Zeiten ohne öffentlichen Kult #
Was geradezu einzigartig klingt, ist bei genauerem Hinsehen jedoch keine einmalige Situation: Geschichtlich gesehen hat es Zeiten, zu denen ein öffentlicher Kultbetrieb nicht möglich war, immer wieder gegeben: In alttestamentlicher Zeit war dies etwa der Fall, als man in der „Babylonischen Gefangenschaft“ (597-538 v. Chr.) fernab der israelischen Heimat leben musste. Jahrhunderte später gab es solche Erfahrungen auch, als der Tempelkult in Jerusalem von mehreren Gruppen abgelehnt wurde. Die Gründe dafür waren vielfältig, oftmals mit politischen Motiven vermischt. Aber in der Forschung weiß man, dass die Opfer im größten Heiligtum selbst in antiken Zeiten nicht immer unhinterfragt waren.

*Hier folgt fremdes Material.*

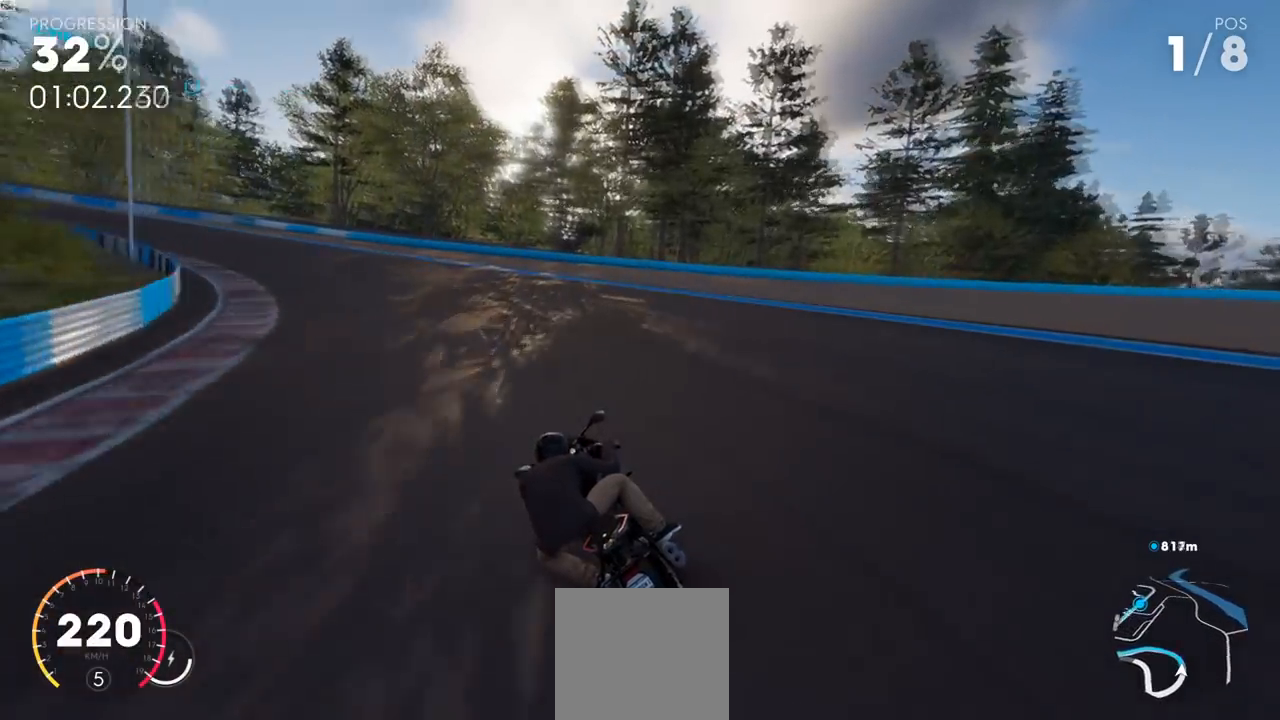
{"buttons": ["L2", "R2", "L3"], "left_stick": "left", "right_stick": "center", "events": [[201, "R2", "up"], [401, "R2", "down"]]}
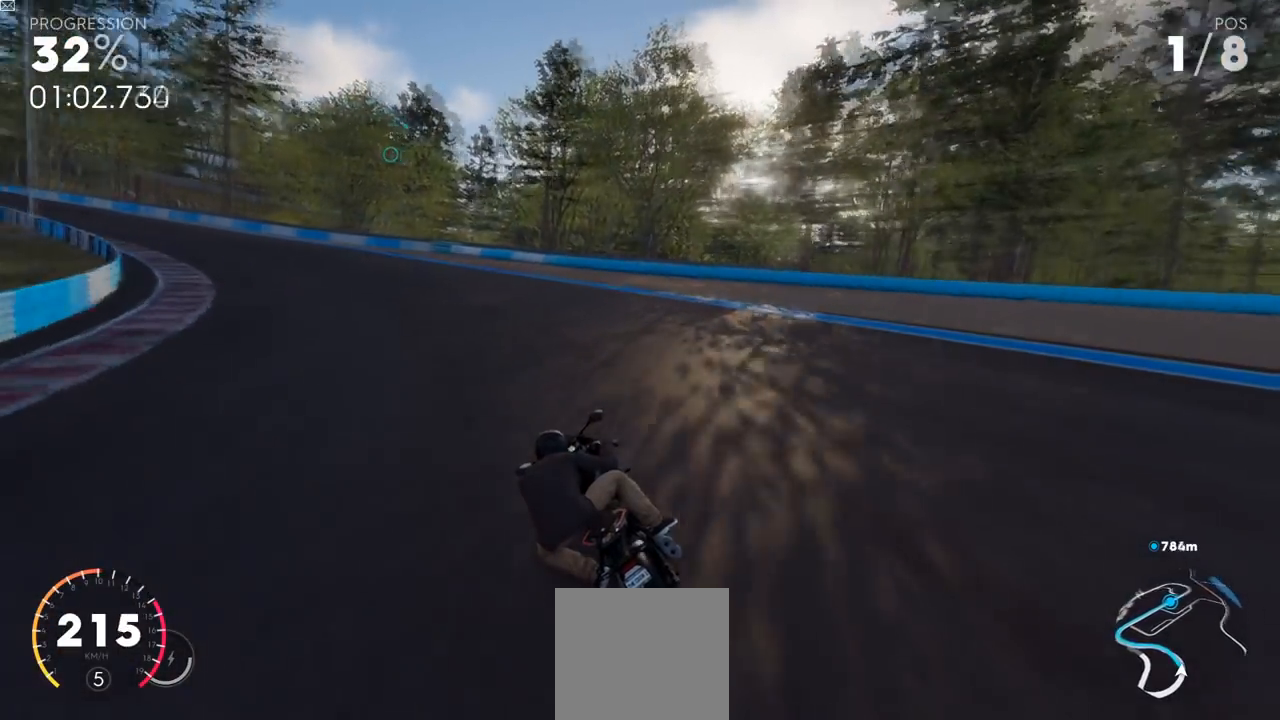
{"buttons": ["L2", "L3"], "left_stick": "left", "right_stick": "center", "events": [[400, "R2", "up"]]}
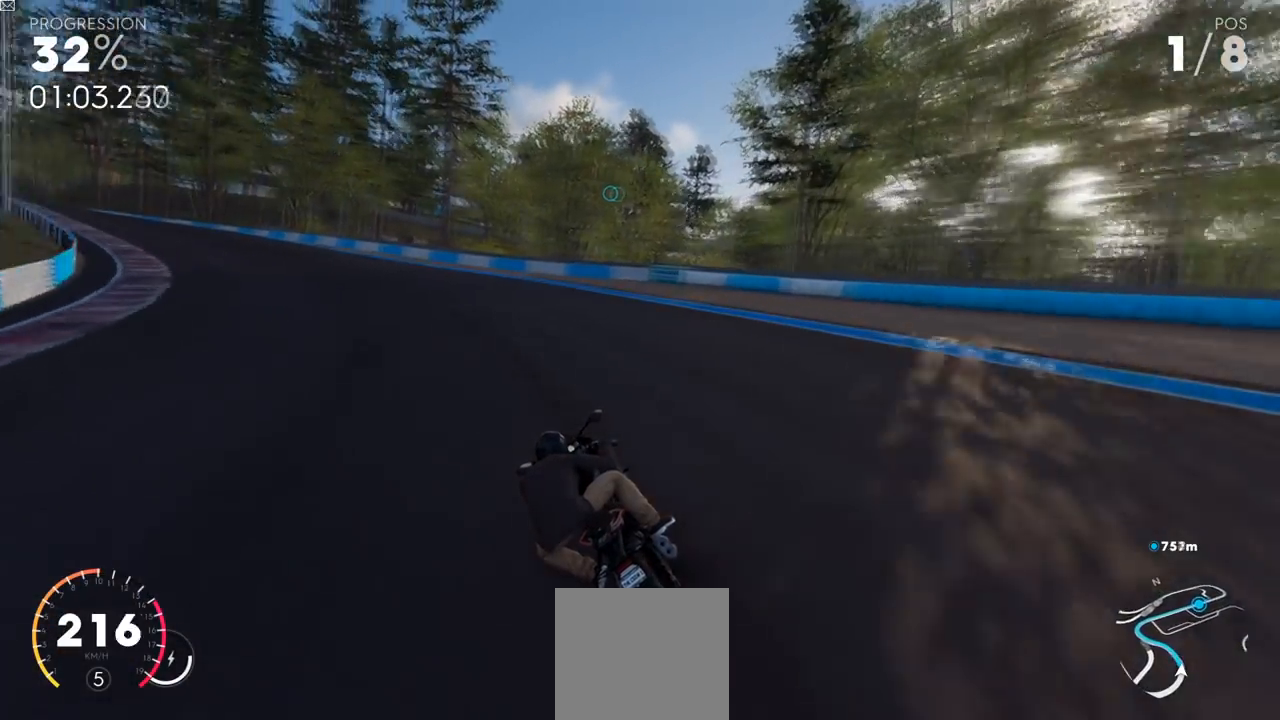
{"buttons": ["Y", "L2", "R2"], "left_stick": "left", "right_stick": "center"}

Jene Gruppen, die diese gottesdienstlichen Feiern infolgedessen mieden, waren wiederum auf der Suche, wie sie ihr alltägliches Leben abseits der größeren Zusammenkünfte heiligen konnten. Das Ergebnis dieser Zeit waren etwa pharisäische Gruppierungen, die – mit einer ganzen Bandbreite religiöser Regelungen – versuchten, ihren Alltag ohne Tempelopfer auf Gott hin zu zentrieren. Diese Fokussierung auf Vorschriften hat jenen Gruppen in der späteren Geschichte oftmals den Vorwurf eines legalistischen Religionsverständnisses eingebracht, tatsächlich war es wohl das kreative Ergebnis eines Identitätsprozesses, in dem man nach Möglichkeiten suchte, den Glauben in konkreten Lebenspraktiken zu leben.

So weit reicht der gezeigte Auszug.